When Ahmed realizes that Diana
has been taken by Ibraheim Omair, he is distraught: “she had become necessary
to him as he had never believed it possible that a woman could be” (200). He assembles a group of fighting men and they
go after her.
Diana wakes up in the camp of
Sheik Ibraheim Omair. An Arab woman (one of the few in this novel) tries to
make her drink drugged coffee. Diana resists and holds onto the hope that Sheik
Ahmed will come for her. But first Ibraheim Omair arrives. Unlike Ahmed, he is “the Arab of her
imaginings”: slovenly, fat, his face marked with vice (219).
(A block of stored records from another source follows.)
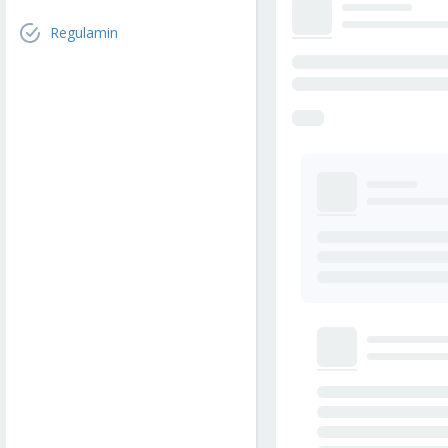
Regulamin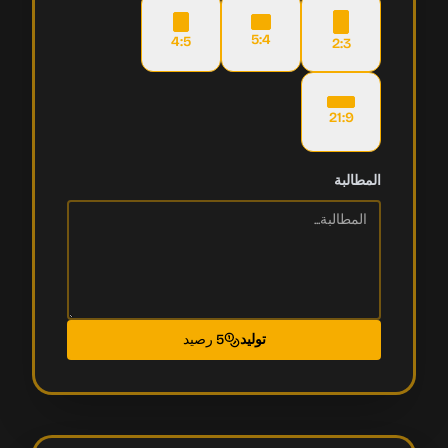
5:4
4:5
2:3
21:9
المطالبة
توليد
5 رصيد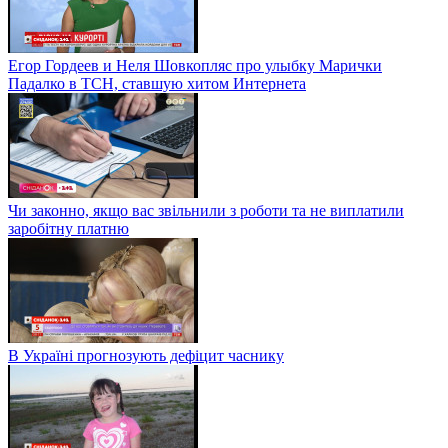
Егор Гордеев и Неля Шовкопляс про улыбку Марички
Падалко в ТСН, ставшую хитом Интернета
Чи законно, якщо вас звільнили з роботи та не виплатили
заробітну платню
В Україні прогнозують дефіцит часнику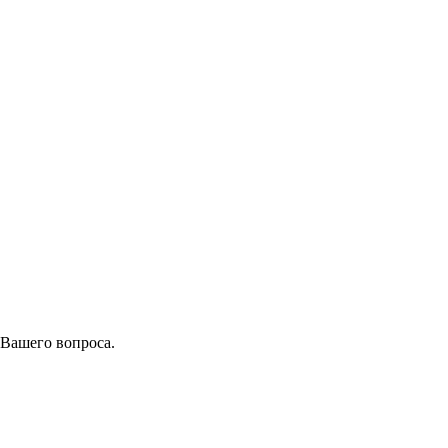
 Вашего вопроса.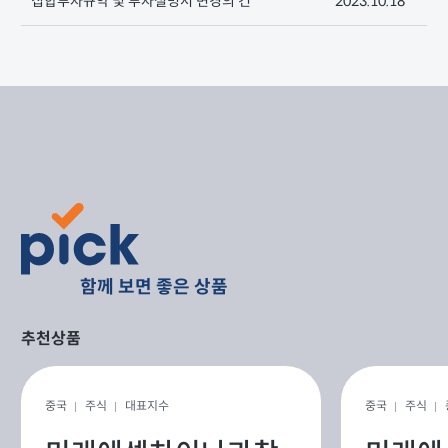
집합투자규약 및 투자설명서 변경의 건
2023.10.18
함께 보면 좋은 상품
추천상품
중국
주식
대표지수
중국
주식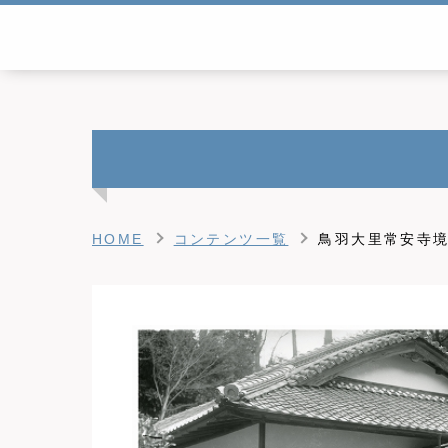
HOME
コンテンツ一覧
鳥羽大里常安寺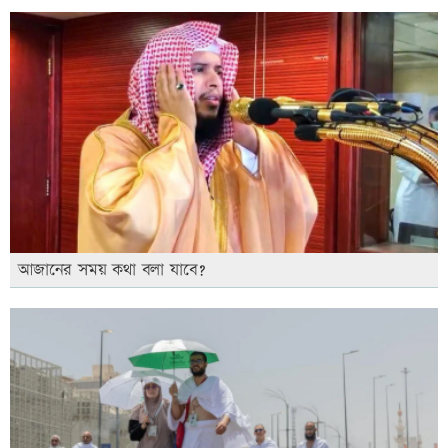
আজানের সময় কথা বলা যাবে?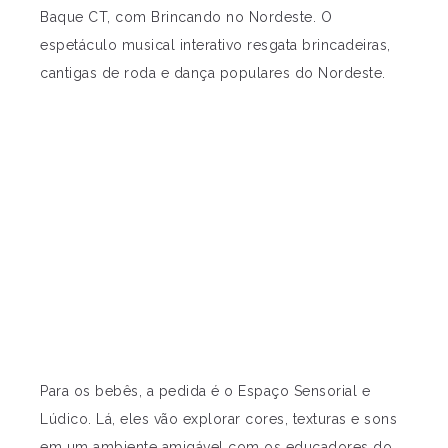
Baque CT, com Brincando no Nordeste. O
espetáculo musical interativo resgata brincadeiras,
cantigas de roda e dança populares do Nordeste.
Para os bebês, a pedida é o Espaço Sensorial e
Lúdico. Lá, eles vão explorar cores, texturas e sons
em um ambiente amigável com os educadores do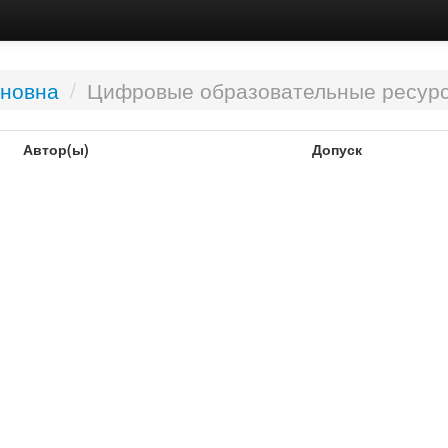
иновна
/
Цифровые образовательные ресур
Автор(ы)
Допуск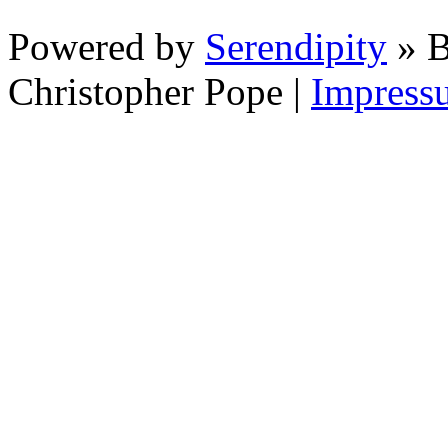
Powered by
Serendipity
» B
Christopher Pope
|
Impress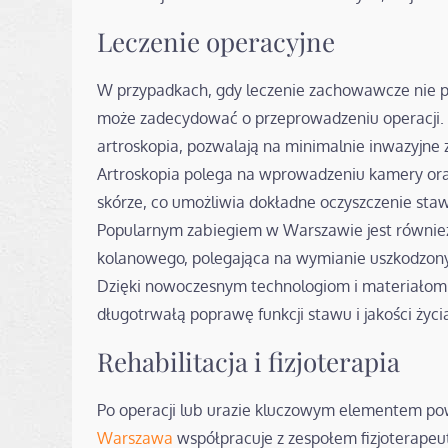
Leczenie operacyjne
W przypadkach, gdy leczenie zachowawcze nie 
może zadecydować o przeprowadzeniu operacji. N
artroskopia, pozwalają na minimalnie inwazyjne z
Artroskopia polega na wprowadzeniu kamery oraz
skórze, co umożliwia dokładne oczyszczenie sta
Popularnym zabiegiem w Warszawie jest równie
kolanowego, polegająca na wymianie uszkodzony
Dzięki nowoczesnym technologiom i materiałom 
długotrwałą poprawę funkcji stawu i jakości życi
Rehabilitacja i fizjoterapia
Po operacji lub urazie kluczowym elementem powr
Warszawa
współpracuje z zespołem fizjoterape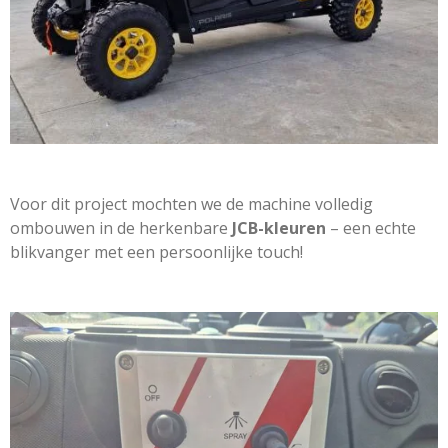
Voor dit project mochten we de machine volledig
ombouwen in de herkenbare
JCB-kleuren
– een echte
blikvanger met een persoonlijke touch!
For every noble
Arab on a horse, there must be a fat evil Arab with giant Nubian slaves. It’s
an obligation…
Horrifyingly, the Arab woman
jealously flings herself at Ibraheim Omair’s feet, arguing with him in Arabic.
He flings her off, and then, as she returns, kills her with a knife. It’s
pretty unexpected and very gruesome. This ‘robber’ Sheik’s behavior begins to
make Sheik Ahmed’s behavior seem quite reasonable and gentle in comparison.
Ibraheim Omair then turns to
efforts to rape Diana. She fights him wildly, and just as she is about to lose,
Ahmed arrives! So Ibraheim Omair tries to strangle her, but is instead himself
strangled by Ahmed. This is described quite vividly and bloodily, but I’m not going
to quote it here. This violence revives in Diana her old fear of Ahmed, but she
has no sympathy for the dead man. At that moment, some of Ibraheim Omair’s men
enter the tent and attack Ahmed and Diana. They are eventually fought off, with
the aid of Raoul Saint Hubert, but in the process Sheik Ahmed has been stabbed
in the back and ends the battle prostrate on the ground.
Is he dead?
I know I promised the conclusion
today, but discussing the final revelations about Ahmed is going to take more
time and space than I have in this post. It’s already too long! So – Monday, I
promise!
Ugh! I'm glad I didn't read that far in the book.